Exercise instructions.
Each entry below must be repeated exactly. Leave the pictures out of it.

------------------------------------

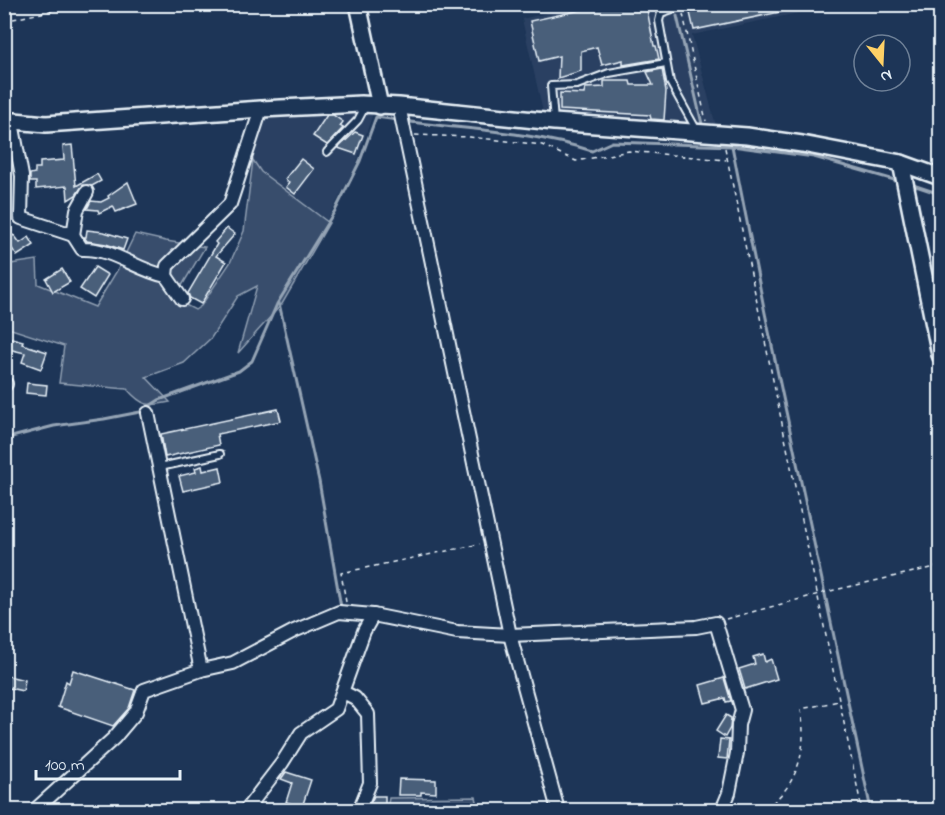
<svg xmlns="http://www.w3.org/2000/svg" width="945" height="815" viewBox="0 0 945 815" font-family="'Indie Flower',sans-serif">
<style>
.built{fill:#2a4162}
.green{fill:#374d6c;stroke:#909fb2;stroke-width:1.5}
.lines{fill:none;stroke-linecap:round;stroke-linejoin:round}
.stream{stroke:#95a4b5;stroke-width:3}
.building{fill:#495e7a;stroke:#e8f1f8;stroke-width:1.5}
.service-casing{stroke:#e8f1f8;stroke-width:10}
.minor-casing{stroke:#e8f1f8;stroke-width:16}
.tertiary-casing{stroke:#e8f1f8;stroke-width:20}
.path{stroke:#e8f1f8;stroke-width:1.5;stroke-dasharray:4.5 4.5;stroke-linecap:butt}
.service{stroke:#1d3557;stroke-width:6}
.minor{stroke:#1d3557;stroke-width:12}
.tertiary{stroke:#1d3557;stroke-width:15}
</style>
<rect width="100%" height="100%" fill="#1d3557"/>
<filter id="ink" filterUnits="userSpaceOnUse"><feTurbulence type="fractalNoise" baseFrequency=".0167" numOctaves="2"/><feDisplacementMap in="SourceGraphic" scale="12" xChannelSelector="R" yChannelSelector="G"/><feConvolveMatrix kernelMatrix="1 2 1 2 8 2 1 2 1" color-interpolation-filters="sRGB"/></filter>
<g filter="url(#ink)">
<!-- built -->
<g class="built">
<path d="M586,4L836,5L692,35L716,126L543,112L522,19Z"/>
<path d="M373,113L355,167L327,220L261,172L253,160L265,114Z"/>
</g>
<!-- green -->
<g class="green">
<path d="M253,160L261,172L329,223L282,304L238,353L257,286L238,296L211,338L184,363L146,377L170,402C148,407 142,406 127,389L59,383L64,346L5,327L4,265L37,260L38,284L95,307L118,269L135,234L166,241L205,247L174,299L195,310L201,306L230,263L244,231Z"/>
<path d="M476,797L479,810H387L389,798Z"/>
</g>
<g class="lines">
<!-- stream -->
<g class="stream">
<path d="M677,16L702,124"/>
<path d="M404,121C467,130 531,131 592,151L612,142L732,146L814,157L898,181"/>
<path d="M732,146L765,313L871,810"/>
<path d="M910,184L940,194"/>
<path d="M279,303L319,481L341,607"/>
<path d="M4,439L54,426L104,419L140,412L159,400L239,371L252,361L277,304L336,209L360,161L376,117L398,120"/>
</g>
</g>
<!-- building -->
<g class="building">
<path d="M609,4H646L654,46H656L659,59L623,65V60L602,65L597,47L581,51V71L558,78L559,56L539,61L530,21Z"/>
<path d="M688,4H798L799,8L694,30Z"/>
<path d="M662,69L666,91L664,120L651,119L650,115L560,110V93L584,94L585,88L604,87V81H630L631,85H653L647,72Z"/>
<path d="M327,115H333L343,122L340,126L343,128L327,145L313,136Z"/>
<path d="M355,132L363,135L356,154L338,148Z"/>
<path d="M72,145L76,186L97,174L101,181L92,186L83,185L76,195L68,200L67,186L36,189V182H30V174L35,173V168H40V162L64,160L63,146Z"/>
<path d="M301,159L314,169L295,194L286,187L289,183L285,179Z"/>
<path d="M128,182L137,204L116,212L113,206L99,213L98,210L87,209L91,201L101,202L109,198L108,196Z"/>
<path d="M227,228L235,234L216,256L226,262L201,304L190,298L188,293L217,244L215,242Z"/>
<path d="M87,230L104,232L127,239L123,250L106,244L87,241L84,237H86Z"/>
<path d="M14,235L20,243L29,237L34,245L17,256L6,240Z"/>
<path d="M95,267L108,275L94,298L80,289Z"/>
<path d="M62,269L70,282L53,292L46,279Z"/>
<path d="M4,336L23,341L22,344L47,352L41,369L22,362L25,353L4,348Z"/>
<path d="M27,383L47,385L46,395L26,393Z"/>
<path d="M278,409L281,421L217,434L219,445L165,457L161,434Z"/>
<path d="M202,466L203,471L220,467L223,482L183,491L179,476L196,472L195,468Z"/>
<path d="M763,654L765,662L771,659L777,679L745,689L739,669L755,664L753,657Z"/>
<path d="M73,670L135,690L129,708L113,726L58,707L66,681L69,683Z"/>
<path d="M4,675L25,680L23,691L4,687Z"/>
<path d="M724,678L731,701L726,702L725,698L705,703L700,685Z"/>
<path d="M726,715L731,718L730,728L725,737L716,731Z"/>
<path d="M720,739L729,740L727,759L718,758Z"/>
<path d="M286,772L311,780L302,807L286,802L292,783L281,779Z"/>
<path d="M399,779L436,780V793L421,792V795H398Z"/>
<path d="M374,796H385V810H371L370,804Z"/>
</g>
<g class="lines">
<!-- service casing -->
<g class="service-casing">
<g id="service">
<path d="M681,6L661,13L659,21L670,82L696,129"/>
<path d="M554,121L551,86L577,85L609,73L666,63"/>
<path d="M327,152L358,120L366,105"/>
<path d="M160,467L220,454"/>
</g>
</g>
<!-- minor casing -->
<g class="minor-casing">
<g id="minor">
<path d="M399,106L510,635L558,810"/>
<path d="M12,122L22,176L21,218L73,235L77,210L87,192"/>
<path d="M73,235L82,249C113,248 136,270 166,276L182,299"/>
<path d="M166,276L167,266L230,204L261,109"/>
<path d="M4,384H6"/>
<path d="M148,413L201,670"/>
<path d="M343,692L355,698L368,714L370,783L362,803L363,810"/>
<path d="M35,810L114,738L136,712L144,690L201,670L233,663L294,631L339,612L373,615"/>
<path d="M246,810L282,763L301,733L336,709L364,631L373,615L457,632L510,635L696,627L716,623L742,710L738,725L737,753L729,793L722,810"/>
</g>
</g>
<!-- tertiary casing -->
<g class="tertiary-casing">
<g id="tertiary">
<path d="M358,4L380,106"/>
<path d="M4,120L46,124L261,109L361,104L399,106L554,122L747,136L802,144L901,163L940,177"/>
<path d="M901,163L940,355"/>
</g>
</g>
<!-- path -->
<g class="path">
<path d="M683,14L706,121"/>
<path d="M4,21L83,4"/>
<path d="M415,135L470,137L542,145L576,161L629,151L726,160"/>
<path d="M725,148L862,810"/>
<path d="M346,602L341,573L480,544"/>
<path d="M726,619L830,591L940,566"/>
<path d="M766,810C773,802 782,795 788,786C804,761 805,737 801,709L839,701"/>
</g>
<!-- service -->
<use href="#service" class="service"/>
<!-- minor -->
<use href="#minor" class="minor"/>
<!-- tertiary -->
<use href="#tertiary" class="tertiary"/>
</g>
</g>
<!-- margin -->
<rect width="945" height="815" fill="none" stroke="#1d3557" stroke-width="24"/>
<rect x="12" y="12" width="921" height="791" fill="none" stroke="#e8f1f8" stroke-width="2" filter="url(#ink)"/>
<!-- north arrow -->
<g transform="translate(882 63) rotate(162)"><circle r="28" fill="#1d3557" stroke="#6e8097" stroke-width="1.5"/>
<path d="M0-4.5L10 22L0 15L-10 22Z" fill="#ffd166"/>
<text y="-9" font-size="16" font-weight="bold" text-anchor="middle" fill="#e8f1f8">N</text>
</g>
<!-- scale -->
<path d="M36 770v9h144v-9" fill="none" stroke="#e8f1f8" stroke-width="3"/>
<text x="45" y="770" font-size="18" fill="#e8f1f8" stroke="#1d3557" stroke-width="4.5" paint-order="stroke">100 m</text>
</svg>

------------------------------------

Written reply.
<svg xmlns="http://www.w3.org/2000/svg" width="945" height="815" viewBox="0 0 945 815" font-family="'Indie Flower',sans-serif">
<style>
.built{fill:#2a4162}
.green{fill:#374d6c;stroke:#909fb2;stroke-width:1.5}
.lines{fill:none;stroke-linecap:round;stroke-linejoin:round}
.stream{stroke:#95a4b5;stroke-width:3}
.building{fill:#495e7a;stroke:#e8f1f8;stroke-width:1.5}
.service-casing{stroke:#e8f1f8;stroke-width:10}
.minor-casing{stroke:#e8f1f8;stroke-width:16}
.tertiary-casing{stroke:#e8f1f8;stroke-width:20}
.path{stroke:#e8f1f8;stroke-width:1.5;stroke-dasharray:4.5 4.5;stroke-linecap:butt}
.service{stroke:#1d3557;stroke-width:6}
.minor{stroke:#1d3557;stroke-width:12}
.tertiary{stroke:#1d3557;stroke-width:15}
</style>
<rect width="100%" height="100%" fill="#1d3557"/>
<filter id="ink" filterUnits="userSpaceOnUse"><feTurbulence type="fractalNoise" baseFrequency=".0167" numOctaves="2"/><feDisplacementMap in="SourceGraphic" scale="12" xChannelSelector="R" yChannelSelector="G"/><feConvolveMatrix kernelMatrix="1 2 1 2 8 2 1 2 1" color-interpolation-filters="sRGB"/></filter>
<g filter="url(#ink)">
<!-- built -->
<g class="built">
<path d="M586,4L836,5L692,35L716,126L543,112L522,19Z"/>
<path d="M373,113L355,167L327,220L261,172L253,160L265,114Z"/>
</g>
<!-- green -->
<g class="green">
<path d="M253,160L261,172L329,223L282,304L238,353L257,286L238,296L211,338L184,363L146,377L170,402C148,407 142,406 127,389L59,383L64,346L5,327L4,265L37,260L38,284L95,307L118,269L135,234L166,241L205,247L174,299L195,310L201,306L230,263L244,231Z"/>
<path d="M476,797L479,810H387L389,798Z"/>
</g>
<g class="lines">
<!-- stream -->
<g class="stream">
<path d="M677,16L702,124"/>
<path d="M404,121C467,130 531,131 592,151L612,142L732,146L814,157L898,181"/>
<path d="M732,146L765,313L871,810"/>
<path d="M910,184L940,194"/>
<path d="M279,303L319,481L341,607"/>
<path d="M4,439L54,426L104,419L140,412L159,400L239,371L252,361L277,304L336,209L360,161L376,117L398,120"/>
</g>
</g>
<!-- building -->
<g class="building">
<path d="M609,4H646L654,46H656L659,59L623,65V60L602,65L597,47L581,51V71L558,78L559,56L539,61L530,21Z"/>
<path d="M688,4H798L799,8L694,30Z"/>
<path d="M662,69L666,91L664,120L651,119L650,115L560,110V93L584,94L585,88L604,87V81H630L631,85H653L647,72Z"/>
<path d="M327,115H333L343,122L340,126L343,128L327,145L313,136Z"/>
<path d="M355,132L363,135L356,154L338,148Z"/>
<path d="M72,145L76,186L97,174L101,181L92,186L83,185L76,195L68,200L67,186L36,189V182H30V174L35,173V168H40V162L64,160L63,146Z"/>
<path d="M301,159L314,169L295,194L286,187L289,183L285,179Z"/>
<path d="M128,182L137,204L116,212L113,206L99,213L98,210L87,209L91,201L101,202L109,198L108,196Z"/>
<path d="M227,228L235,234L216,256L226,262L201,304L190,298L188,293L217,244L215,242Z"/>
<path d="M87,230L104,232L127,239L123,250L106,244L87,241L84,237H86Z"/>
<path d="M14,235L20,243L29,237L34,245L17,256L6,240Z"/>
<path d="M95,267L108,275L94,298L80,289Z"/>
<path d="M62,269L70,282L53,292L46,279Z"/>
<path d="M4,336L23,341L22,344L47,352L41,369L22,362L25,353L4,348Z"/>
<path d="M27,383L47,385L46,395L26,393Z"/>
<path d="M278,409L281,421L217,434L219,445L165,457L161,434Z"/>
<path d="M202,466L203,471L220,467L223,482L183,491L179,476L196,472L195,468Z"/>
<path d="M763,654L765,662L771,659L777,679L745,689L739,669L755,664L753,657Z"/>
<path d="M73,670L135,690L129,708L113,726L58,707L66,681L69,683Z"/>
<path d="M4,675L25,680L23,691L4,687Z"/>
<path d="M724,678L731,701L726,702L725,698L705,703L700,685Z"/>
<path d="M726,715L731,718L730,728L725,737L716,731Z"/>
<path d="M720,739L729,740L727,759L718,758Z"/>
<path d="M286,772L311,780L302,807L286,802L292,783L281,779Z"/>
<path d="M399,779L436,780V793L421,792V795H398Z"/>
<path d="M374,796H385V810H371L370,804Z"/>
</g>
<g class="lines">
<!-- service casing -->
<g class="service-casing">
<g id="service">
<path d="M681,6L661,13L659,21L670,82L696,129"/>
<path d="M554,121L551,86L577,85L609,73L666,63"/>
<path d="M327,152L358,120L366,105"/>
<path d="M160,467L220,454"/>
</g>
</g>
<!-- minor casing -->
<g class="minor-casing">
<g id="minor">
<path d="M399,106L510,635L558,810"/>
<path d="M12,122L22,176L21,218L73,235L77,210L87,192"/>
<path d="M73,235L82,249C113,248 136,270 166,276L182,299"/>
<path d="M166,276L167,266L230,204L261,109"/>
<path d="M4,384H6"/>
<path d="M148,413L201,670"/>
<path d="M343,692L355,698L368,714L370,783L362,803L363,810"/>
<path d="M35,810L114,738L136,712L144,690L201,670L233,663L294,631L339,612L373,615"/>
<path d="M246,810L282,763L301,733L336,709L364,631L373,615L457,632L510,635L696,627L716,623L742,710L738,725L737,753L729,793L722,810"/>
</g>
</g>
<!-- tertiary casing -->
<g class="tertiary-casing">
<g id="tertiary">
<path d="M358,4L380,106"/>
<path d="M4,120L46,124L261,109L361,104L399,106L554,122L747,136L802,144L901,163L940,177"/>
<path d="M901,163L940,355"/>
</g>
</g>
<!-- path -->
<g class="path">
<path d="M683,14L706,121"/>
<path d="M4,21L83,4"/>
<path d="M415,135L470,137L542,145L576,161L629,151L726,160"/>
<path d="M725,148L862,810"/>
<path d="M346,602L341,573L480,544"/>
<path d="M726,619L830,591L940,566"/>
<path d="M766,810C773,802 782,795 788,786C804,761 805,737 801,709L839,701"/>
</g>
<!-- service -->
<use href="#service" class="service"/>
<!-- minor -->
<use href="#minor" class="minor"/>
<!-- tertiary -->
<use href="#tertiary" class="tertiary"/>
</g>
</g>
<!-- margin -->
<rect width="945" height="815" fill="none" stroke="#1d3557" stroke-width="24"/>
<rect x="12" y="12" width="921" height="791" fill="none" stroke="#e8f1f8" stroke-width="2" filter="url(#ink)"/>
<!-- north arrow -->
<g transform="translate(882 63) rotate(162)"><circle r="28" fill="#1d3557" stroke="#6e8097" stroke-width="1.5"/>
<path d="M0-4.5L10 22L0 15L-10 22Z" fill="#ffd166"/>
<text y="-9" font-size="16" font-weight="bold" text-anchor="middle" fill="#e8f1f8">N</text>
</g>
<!-- scale -->
<path d="M36 770v9h144v-9" fill="none" stroke="#e8f1f8" stroke-width="3"/>
<text x="45" y="770" font-size="18" fill="#e8f1f8" stroke="#1d3557" stroke-width="4.5" paint-order="stroke">100 m</text>
</svg>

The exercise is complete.